Microsoft exceeded market estimates for quarterly profit and revenue on Tuesday, thanks to new artificial-intelligence features that helped attract customers to its Azure cloud service as they built out their own AI services. However, Microsoft’s shares were down 1% after-hours as investors absorbed news about rising costs to develop these AI features. The company forecast operating expenses of $15.8 billion to $15.9 billion in the current quarter, up from $15.4 billion in the previous one. It also said it expects capital expenditures to “increase materially” on a sequential basis.

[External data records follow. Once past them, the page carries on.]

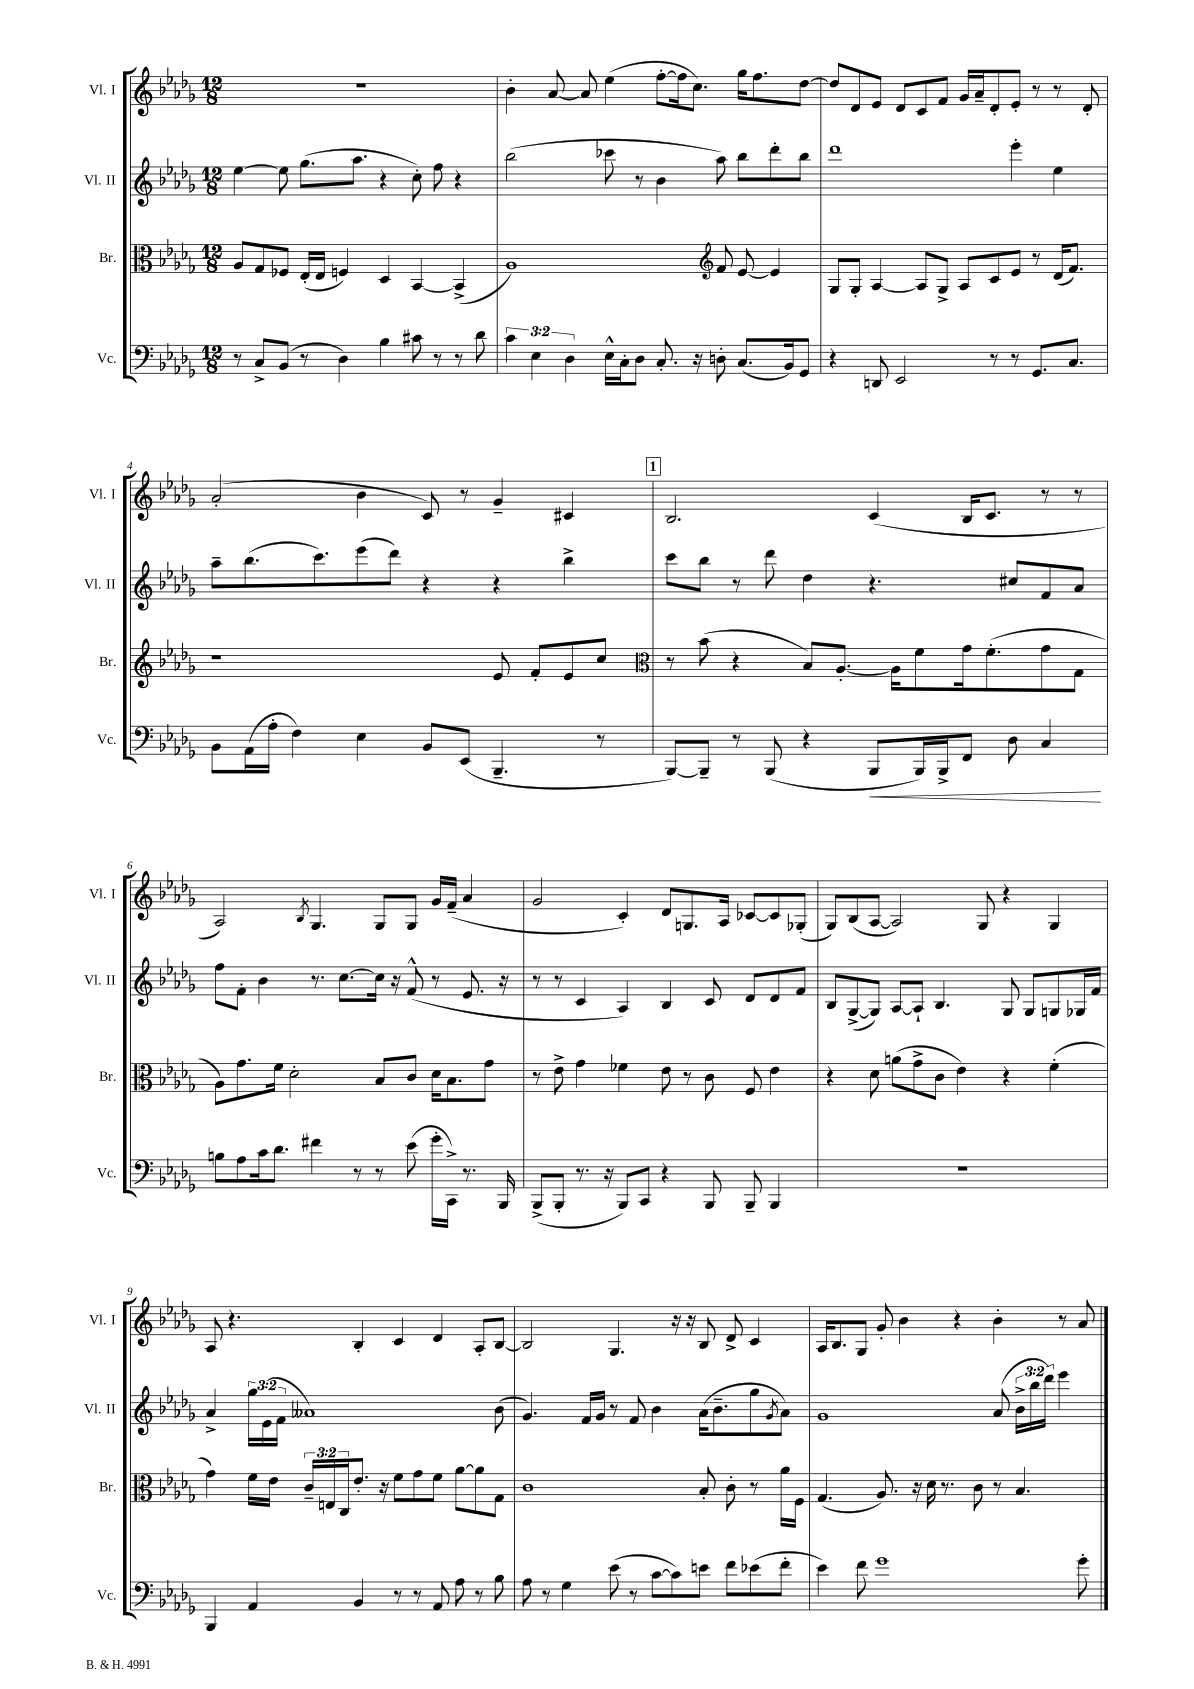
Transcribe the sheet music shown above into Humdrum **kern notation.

**kern	**dynam	**kern	**kern	**kern
*part4	*part4	*part3	*part2	*part1
*staff4	*staff4	*staff3	*staff2	*staff1
*I"Vc.	*	*I"Br.	*I"Vl. II	*I"Vl. I
*I'Vc.	*	*I'Br.	*I'Vl. II	*I'Vl. I
*clefF4	*	*clefC3	*clefG2	*clefG2
*k[b-e-a-d-g-]	*	*k[b-e-a-d-g-]	*k[b-e-a-d-g-]	*k[b-e-a-d-g-]
*M12/8	*	*M12/8	*M12/8	*M12/8
=1	=1	=1	=1	=1
8r	.	8A-/L	[4ee-\	1.r
8C^/L	.	8G-/	.	.
(8BB-/J	.	8F-X/J	8ee-\]	.
8r	.	(16E-'/LL	(8.gg-\L	.
.	.	16E-/JJ	.	.
4D-\)	.	4Fn/)	.	.
.	.	.	8.aa-\J	.
4B-\	.	4D-/	4r	.
8c#X\	.	[4BB-/	8cc'\)	.
8r	.	.	8ff\	.
8r	.	(4BB-^/]	4r	.
8d-\	.	.	.	.
=2	=2	=2	=2	=2
6c\	.	1A-)	(2bb-\	4b-'\
6E-\	.	.	.	.
.	.	.	.	[8a-/
6D-\	.	.	.	.
.	.	.	.	8a-/]
16E-^^\LL	.	.	8ccc-X\	(4ee-\
16C'\J	.	.	.	.
8D-\J	.	.	8r	.
8.C'/	.	.	4b-\	[8ff'\L
.	.	.	.	16ff\k]
16r	.	.	.	8.cc\J)
*	*	*clefG2	*	*
8Dn'\	.	8f/	8aa-\)	.
(8.C/L	.	[8e-/	8bb-\L	16gg-\KL
.	.	.	.	8.ff\
.	.	4e-/]	8ddd-'\	.
16BB-/k)	.	.	.	.
8GG-/J	.	.	8bb-\J	[8dd-\J
=3	=3	=3	=3	=3
4r	.	8G-/L	1ddd-	8dd-/L]
.	.	8G-'/J	.	8d-/
8DDn/	.	[4A-/	.	8e-/J
2EE-/	.	.	.	8d-/L
.	.	8A-/L]	.	8c/
.	.	8G-^/J	.	8f/J
.	.	8A-/L	.	16g-/LL
.	.	.	.	16a-~/J
8r	.	8c/	.	8d-'/
8r	.	8e-/J	4eee-'\	8e-'/J
8.GG-/L	.	8r	.	8r
.	.	(16d-/KL	4ee-\	8r
8.C/J	.	8.f/J)	.	.
.	.	.	.	8d-'/
!!LO:LB:g=z
=4	=4	=4	=4	=4
8BB-\L	.	1r	8aa-~\L	(2a-'/
(16AA-\L	.	.	(8.bb-\	.
16A-'\JJ	.	.	.	.
4F\)	.	.	.	.
.	.	.	8.ccc\)	.
4E-\	.	.	(8eee-\	4b-\
.	.	.	8ddd-\J)	.
8BB-/L	.	.	4r	8c/)
(8EE-/J	.	.	.	8r
4.BBB-~/	.	8e-/	4r	4g-~/
.	.	8f'/L	.	.
.	.	8e-/	4bb-^\	4c#X/
8r	.	8cc/J	.	.
!!LO:REH:place=s1:t=1
=5	=5	=5	=5	=5
*	*	*clefC3	*	*
[8BBB-/L)	.	8r	8ccc\L	2.B-/
8BBB-~/J]	.	(8b-\	8bb-\J	.
8r	.	4r	8r	.
(8BBB-/	.	.	8ddd-\	.
4r	.	8B-/L)	4dd-\	.
.	.	[8.A-'/J	.	.
!	!LO:HP:b	!	!	!
8BBB-/L	<	.	4.r	(4c/
.	.	16A-\KL]	.	.
16BBB-/L)	.	8f\	.	.
16BBB-^/J	.	.	.	.
8FF/J	.	16g-\k	.	16B-/KL
.	.	(8.f'\	.	8.c/J
8D-\	.	.	8cc#X/L	.
4C/	.	8g-\	8f/	8r
.	.	8G-\J	8a-/J	8r
.	[	.	.	.
!!LO:LB:g=z
=6	=6	=6	=6	=6
8Bn\L	.	8A-\L)	8ff\L	2A-/)
8A-\	.	8.g-\	8f'\J	.
16c\k	.	.	4b-\	.
8.d-\J	.	16f\Jk	.	.
.	.	2d-'\	.	.
.	.	.	.	8qB-/
4f#X\	.	.	8.r	4.G-/
.	.	.	[8.cc\L	.
8r	.	.	.	.
8r	.	8B-/L	16cc\Jk]	8G-/L
.	.	.	16r	.
(8e-\	.	8c/J	(8f^^/	8G-/J
16g-'\LL	.	16d-\KL	8r	16g-/LL
16CC^\JJ)	.	8.B-\	.	(16f~/JJ
8.r	.	.	8.e-/	4a-/
.	.	8g-\J	.	.
16BBB-/	.	.	16r	.
=7	=7	=7	=7	=7
(8BBB-^/L	.	8r	8r	2g-/
8BBB-'/J	.	8e-^\	8r	.
8.r	.	4g-\	4c/	.
16r	.	.	.	.
8BBB-/L)	.	4f-X\	4A-/)	4c'/)
8CC/J	.	.	.	.
4r	.	8e-\	4B-/	8d-/L
.	.	8r	.	8.Gn/
8BBB-/	.	8c\	8c/	.
.	.	.	.	16A-/Jk
8BBB-~/	.	8F/	8d-/L	[8c-X/L
4BBB-/	.	4e-\	8d-/	8c-/]
.	.	.	8f/J	(8G-X'/J
=8	=8	=8	=8	=8
1.r	.	4r	8B-/L	8G-/L)
.	.	.	([8G-^/	(8B-/
.	.	8d-\	8G-/J])	[8A-/J
.	.	(8an\L	[8A-/L	2A-/])
.	.	8g-^\	8A-`/J]	.
.	.	8c\J	4.B-/	.
.	.	4e-\)	.	.
.	.	.	.	8G-/
.	.	4r	8G-/	4r
.	.	.	8G-/L	.
.	.	(4f'\	8Gn/	4G-/
.	.	.	16G-X/L	.
.	.	.	16f/JJ	.
!!LO:LB:g=z
=9	=9	=9	=9	=9
4BBB-/	.	4g-\)	4a-^/	8A-/
.	.	.	.	4.r
4AA-/	.	16f\LL	24gg-\LL	.
.	.	.	(24e-\	.
.	.	16e-\JJ	.	.
.	.	.	24f\JJ	.
.	.	24c~/LL	1a--X)	.
.	.	24En/	.	.
.	.	24C/J	.	.
4BB-/	.	8.e-'/J	.	4B-'/
.	.	16r	.	.
8r	.	8f\L	.	4c/
8r	.	8g-\	.	.
8AA-/	.	8f\J	.	4d-/
8A-\	.	[8a-\L	.	.
8r	.	8a-\]	.	8A-'/L
8B-\	.	8G-\J	(8b-\	[8B-/J
=10	=10	=10	=10	=10
8A-\	.	1c	4.g-/)	2B-/]
8r	.	.	.	.
4G-\	.	.	.	.
.	.	.	16f/LL	.
.	.	.	16g-/JJ	.
(8e-\	.	.	8r	4.G-/
8r	.	.	8f/	.
[8c\L	.	.	4b-\	.
8c\])	.	.	.	16r
.	.	.	.	16r
8en\J	.	8B-'/	(16a-\KL	8B-/
.	.	.	8.b-~\	.
8f\L	.	8c'\	.	8d-^/
(8e-X\	.	8r	8gg-\	4c/
.	.	.	8qg-/	.
8f'\J	.	16a-\LL	8a-\J)	.
.	.	16F\JJ	.	.
=11	=11	=11	=11	=11
4e-\)	.	(4.G-/	1g-	16A-/KL
.	.	.	.	8.B-/
8f\	.	.	.	8G-/J
1g-	.	8.A-/)	.	8g-'/
.	.	.	.	4b-\
.	.	16r	.	.
.	.	16d-\	.	.
.	.	8.r	.	.
.	.	.	.	4r
.	.	8c\	.	.
.	.	8r	(8a-/	4b-'\
.	.	4.B-/	24b-^\LL	.
.	.	.	24bb-\	.
.	.	.	24ddd-\JJ)	.
.	.	.	4eee-\	8r
8g-'\	.	.	.	8a-/
==	==	==	==	==
*-	*-	*-	*-	*-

Collaborating with OpenAI, Microsoft has integrated chatbots into its core products such as its Office software and Bing search engine over the past year, attracting business customers eager to try the tech industry’s next breakthrough. Investor buzz over AI helped Microsoft’s shares rise by 57% in 2023. However, this has also increased Microsoft’s costs, and investors are watching growth in its Azure and Office business closely to see if that keeps up with the massive investments it plans to pour into data centers this year to deliver generative AI.
“We’ve moved from talking about AI to applying AI at scale,” CEO Satya Nadella said in a statement. “By infusing AI across every layer of our tech stack, we’re winning new customers and helping drive new benefits and productivity gains across every sector.”
Brett Iversen, Microsoft’s vice president for investor relations, told Reuters that 6% of the growth rate of cloud-computing platform Azure in the second quarter was attributable to AI, twice the percentage in the first quarter. There are now 53,000 Azure AI customers, with a third being new to the service in the past 12 months, Nadella told analysts on a conference call.
Total revenue grew 18% to $62 billion in the quarter ended Dec. 31, compared with the average analyst estimate of $61.12 billion, according to LSEG data. Adjusted profit of $2.93 per share beat an average estimate of $2.78 per share.
Revenue at Microsoft’s Intelligent Cloud unit, which houses the Azure cloud computing platform, grew 20% to $25.9 billion. Sales of Azure grew 30%, its best growth rate in four quarters, compared with a 27.7% consensus estimate from Visible Alpha and outstripping a 25.7% growth in Google Cloud.
Sales at Microsoft’s More Personal Computing segment, which includes its Windows operating system and gaming business, grew 19% to $16.9 billion, powered in part by the close of its $69 billion purchase of “Call of Duty” maker Activision Blizzard. Analysts had expected $16.8 billion.
Microsoft’s Productivity and Business Process segment, which contains the LinkedIn social network in addition to Office sales, reported that sales rose 13% to $19.2 billion, just beating estimates.
“The software giant has delivered a healthy set of results, but not in a strong enough dose to appease the market,” said Sophie Lund-Yates, lead equity analyst at Hargreaves Lansdown.
AI-related companies lost $190 billion in stock market value late on Tuesday after Microsoft, Alphabet, and Advanced Micro Devices delivered quarterly results that failed to impress investors who have sent their stocks soaring.